Reproduce the entries beneath exactly, without their images.

Human pose keypoint data
• • • • •
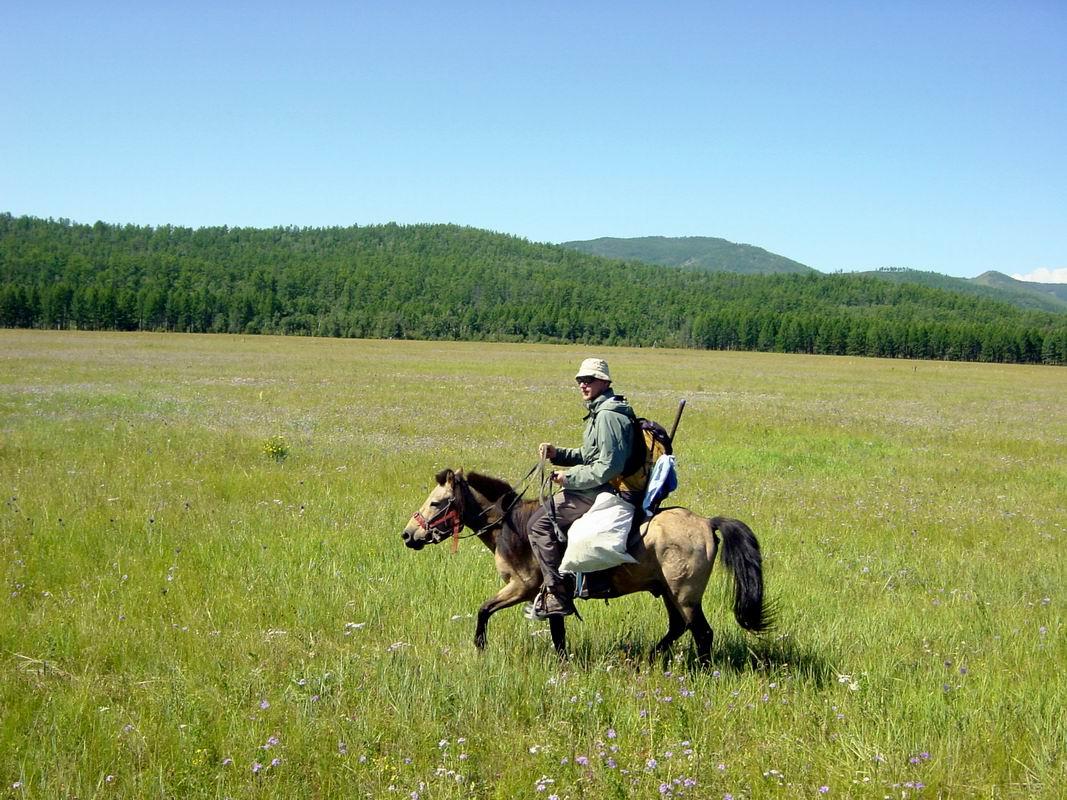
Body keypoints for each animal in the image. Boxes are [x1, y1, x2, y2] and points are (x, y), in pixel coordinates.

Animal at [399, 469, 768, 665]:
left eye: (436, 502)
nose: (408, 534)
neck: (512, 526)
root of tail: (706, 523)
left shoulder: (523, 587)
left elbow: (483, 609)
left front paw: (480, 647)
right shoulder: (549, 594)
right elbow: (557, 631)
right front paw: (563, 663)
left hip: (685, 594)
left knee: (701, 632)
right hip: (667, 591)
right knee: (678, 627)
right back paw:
• • • • •
◆ **EXERCISE OUTPUT**
Body keypoints for each animal in the image. Boxes are [x1, y1, x2, y2] and points are (x, y), in pixel coordinates.

Animal at [399, 469, 768, 665]:
left eye: (436, 502)
nose: (408, 534)
neck: (512, 526)
root of tail: (706, 523)
left shoulder: (523, 587)
left elbow: (483, 609)
left front paw: (480, 647)
right shoulder: (549, 594)
right elbow: (557, 631)
right front paw: (563, 663)
left hip: (685, 594)
left knee: (701, 632)
right hip: (667, 591)
right knee: (678, 627)
right back paw:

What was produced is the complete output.